= Pratima (Jainism) =

Stage marking the spiritual rise of a lay person

In Jainism, Pratima (प्रतिमा) is a step or a stage marking the spiritual rise of a lay person (shravak). There are eleven such steps called pratima. After passing the eleven steps, one is no longer a sravaka, but a muni (monk).

Rules prescribed for laymen are divided into twelve vrata (vows) and eleven pratimas (steps) and are described in several codes of conduct (shravakacharas).

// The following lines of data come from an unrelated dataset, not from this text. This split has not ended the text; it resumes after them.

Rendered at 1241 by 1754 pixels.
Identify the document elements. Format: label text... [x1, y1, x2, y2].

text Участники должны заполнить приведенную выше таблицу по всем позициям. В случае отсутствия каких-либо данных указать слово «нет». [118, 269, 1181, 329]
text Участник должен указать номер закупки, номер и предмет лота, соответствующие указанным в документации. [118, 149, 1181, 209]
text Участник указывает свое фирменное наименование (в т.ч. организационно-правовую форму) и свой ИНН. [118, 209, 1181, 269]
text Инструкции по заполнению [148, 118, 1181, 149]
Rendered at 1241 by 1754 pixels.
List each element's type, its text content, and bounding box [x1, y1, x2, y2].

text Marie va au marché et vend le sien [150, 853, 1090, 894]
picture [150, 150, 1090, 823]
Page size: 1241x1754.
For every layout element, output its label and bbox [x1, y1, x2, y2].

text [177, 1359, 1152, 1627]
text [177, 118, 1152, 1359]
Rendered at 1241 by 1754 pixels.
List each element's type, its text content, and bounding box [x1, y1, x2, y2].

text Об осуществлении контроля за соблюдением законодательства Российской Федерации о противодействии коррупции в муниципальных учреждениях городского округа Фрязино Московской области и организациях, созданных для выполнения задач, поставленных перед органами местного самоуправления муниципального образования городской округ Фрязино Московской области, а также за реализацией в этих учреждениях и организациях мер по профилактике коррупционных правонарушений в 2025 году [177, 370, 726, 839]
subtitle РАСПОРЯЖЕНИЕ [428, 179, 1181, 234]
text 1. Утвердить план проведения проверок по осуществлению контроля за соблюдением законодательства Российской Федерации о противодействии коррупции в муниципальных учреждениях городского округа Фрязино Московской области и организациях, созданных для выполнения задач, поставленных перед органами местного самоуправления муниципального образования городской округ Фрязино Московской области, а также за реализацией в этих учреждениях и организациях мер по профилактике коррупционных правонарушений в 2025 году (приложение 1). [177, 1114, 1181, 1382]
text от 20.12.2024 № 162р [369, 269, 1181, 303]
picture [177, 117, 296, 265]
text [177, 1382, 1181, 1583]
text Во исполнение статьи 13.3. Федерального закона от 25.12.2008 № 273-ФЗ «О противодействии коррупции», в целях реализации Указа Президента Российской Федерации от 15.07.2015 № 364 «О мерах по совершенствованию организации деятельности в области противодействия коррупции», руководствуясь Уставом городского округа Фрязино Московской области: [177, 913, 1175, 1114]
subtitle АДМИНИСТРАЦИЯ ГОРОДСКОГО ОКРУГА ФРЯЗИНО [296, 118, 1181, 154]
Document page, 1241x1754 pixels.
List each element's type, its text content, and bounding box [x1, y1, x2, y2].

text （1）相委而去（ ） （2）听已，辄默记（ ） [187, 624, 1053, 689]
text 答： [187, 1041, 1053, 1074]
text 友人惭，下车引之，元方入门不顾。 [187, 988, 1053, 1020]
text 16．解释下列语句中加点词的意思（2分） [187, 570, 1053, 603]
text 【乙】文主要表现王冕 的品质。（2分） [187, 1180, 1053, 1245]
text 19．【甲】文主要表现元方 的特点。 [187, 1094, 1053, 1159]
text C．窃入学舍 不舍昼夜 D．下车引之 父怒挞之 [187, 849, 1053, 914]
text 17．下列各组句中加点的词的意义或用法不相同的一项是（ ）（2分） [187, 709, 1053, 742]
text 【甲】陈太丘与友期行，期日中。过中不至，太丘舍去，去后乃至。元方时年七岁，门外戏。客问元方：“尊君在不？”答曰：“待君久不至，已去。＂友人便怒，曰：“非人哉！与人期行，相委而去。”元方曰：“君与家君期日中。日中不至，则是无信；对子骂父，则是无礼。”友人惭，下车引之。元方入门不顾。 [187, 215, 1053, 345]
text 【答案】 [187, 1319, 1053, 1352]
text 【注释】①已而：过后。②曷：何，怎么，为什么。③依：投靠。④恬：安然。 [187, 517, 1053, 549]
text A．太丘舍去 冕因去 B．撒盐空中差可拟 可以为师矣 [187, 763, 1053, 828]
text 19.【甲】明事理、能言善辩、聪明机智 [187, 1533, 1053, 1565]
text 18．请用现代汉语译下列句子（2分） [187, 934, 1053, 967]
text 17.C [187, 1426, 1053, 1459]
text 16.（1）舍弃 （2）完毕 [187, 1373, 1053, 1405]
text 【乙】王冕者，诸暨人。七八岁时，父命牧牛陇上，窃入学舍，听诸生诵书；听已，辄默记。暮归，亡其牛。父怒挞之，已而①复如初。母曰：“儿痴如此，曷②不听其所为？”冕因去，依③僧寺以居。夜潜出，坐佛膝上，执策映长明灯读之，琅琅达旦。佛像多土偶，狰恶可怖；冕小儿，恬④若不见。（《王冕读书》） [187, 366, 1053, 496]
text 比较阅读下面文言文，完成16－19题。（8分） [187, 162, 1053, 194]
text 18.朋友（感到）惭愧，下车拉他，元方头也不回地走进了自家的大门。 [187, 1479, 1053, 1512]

The pratimas are mentioned in several ancient texts like Uvasagadasao, Samavayanga Sutra, Jayadhavala, Ratnakaranda Shravakachara (2nd century A.D.).

== Twelve vows ==

The twelve vows are:

| Head | Vow | Meaning |
| Five vows | 1. ahiṃsā | Not to hurt any living being by actions and thoughts |
| 2. satya | Not to lie or speak what is not commendable. |
| 3. asteya | Not to take anything if not given. |
| 4. brahmacharya | Chastity / Celibacy in action, words and thoughts |
| 5. Aparigraha (Non-possession) | Detachment from material property. |
| Guņa vratas | 6. digvrata | Restriction on movement with regard to directions. |
| 7. bhogopabhogaparimana | Vow of limiting consumable and non-consumable things |
| 8. anartha-dandaviramana | Refraining from harmful occupations and activities (purposeless sins). |
| Śikşā vratas | 9. samayika | Vow to meditate and concentrate periodically. |
| 10. desavrata | Limiting movement to certain places for a fixed period of time. |
| 11. upvas | Fasting at regular intervals. |
| 12. atihti samvibhag | Vow of offering food to the ascetic and needy people |

== Eleven Pratima ==
The eleven stages (pratimā) are:
1. Darśana Pratimā (Right perspective): The worship of the true God (i.e., tirthanhara), guru (preceptor) and shastra (Scripture), and the avoidance of gambling, meat-eating, drinking (wine), adultery, hunting, thieving and debauchery.
2. Vrata Pratimā: The keeping of the twelve vows and the vow to observe sallekhana (at the end of one's life)
3. Sāmāyika Pratimā (Periodic meditation): Engaging in meditation or worship on a regular basis.
4. Proṣadhopvas/Poṣadha Pratimā (periodic fasting): This stage involves vowing to fast on every parvan day, which is to fast four times in a month.
5. Sacitta Tyāga Pratimā: This stage includes the renunciation of green leaves and shoots, roots and tubers, and other foods. Additionally, unboiled water is also not allowed to be consumed. At this stage, the spiritual aspirant lives primarily off of lentils and other dried foods.
6. Rātribhukti Tyaga/Rātribhakta Pratimā (or Diva Maithun Tyāga Pratimā): Giving up eating during the night or coitus at night.
7. Brahmacarya Pratimā (celibacy): abstaining from sex or related activity.
8. Ārambha Tyāga Pratimā (giving up occupations): refraining from any activity to earn a living.
9. Parigraha Tyāga Pratimā (giving up possessions): detachment from most possessions.
10. Anurnati Tyāga Pratimā (giving up right to give permissions): refraining from giving orders or expressing consents in the family.
11. Uddiṣṭa Tyāga Pratimā: The complete renunciation of the householder's life, retiring into a forest and adopting the rules laid down for the guidance of monks.

Ashadhara in his Sagara-Dharmammrata (13th century) has groups the 11 steps into three ranks.

- Grahin (jaghanya: first to sixth pratimā)
- Varnin (madhyama: seventh to ninth pratima): At this point the householder is termed a Varni (Kshullak).
- Bhikshuka (uttama: tenth and eleventh pratimā): At this point a person depends on others for daily survival.

Those who have ascended to the eleventh pratima are termed Kshullaka (with two articles of clothing) and Ailaka (with only one piece of cloth) in the Digambara tradition. The eleventh pratima is termed Shramanabhuta Pratima (being almost like a Shramana) in the Śvetāmbara tradition. The next step is that of a full Jain Muni.